Start of SUPPLIED MATERIAL

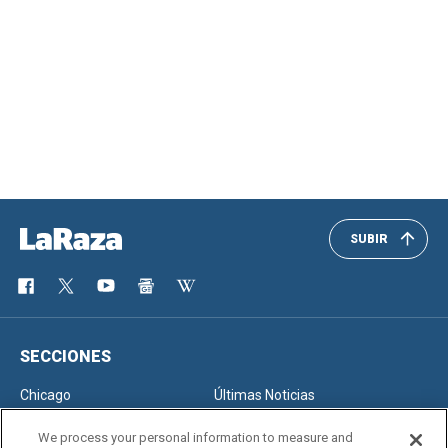
SUBIR
SECCIONES
Chicago
Últimas Noticias
Inmigración
Opinión
We process your personal information to measure and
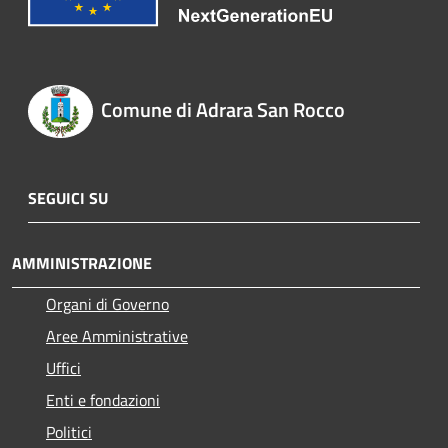
Comune di Adrara San Rocco
SEGUICI SU
AMMINISTRAZIONE
Organi di Governo
Aree Amministrative
Uffici
Enti e fondazioni
Politici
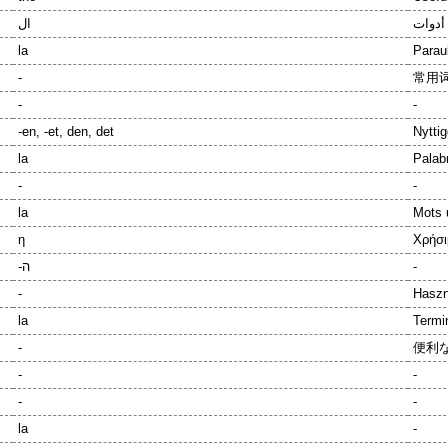
ال
la
Paraul
-
常用词
-
-
-en, -et, den, det
Nyttig
la
Palabr
-
-
la
Mots u
η
Χρήσι
-ה
-
-
Haszn
la
Termini
-
便利な
-
-
-
-
la
-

End of SUPPLIED MATERIAL

--- ASSIGNMENT ---
Please quote the text of every entry above line for line, with nothing changed, and leave the pictures out of your answer.

--- EXPECTED ANSWER ---
SUBIR
SECCIONES
Chicago
Últimas Noticias
Inmigración
Opinión
We process your personal information to measure and
Comune di Adrara San Rocco
SEGUICI SU
AMMINISTRAZIONE
Organi di Governo
Aree Amministrative
Uffici
Enti e fondazioni
Politici
ال
la
Paraul
-
常用词
-
-
-en, -et, den, det
Nyttig
la
Palabr
-
-
la
Mots u
η
Χρήσι
-ה
-
-
Haszn
la
Termini
-
便利な
-
-
-
-
la
-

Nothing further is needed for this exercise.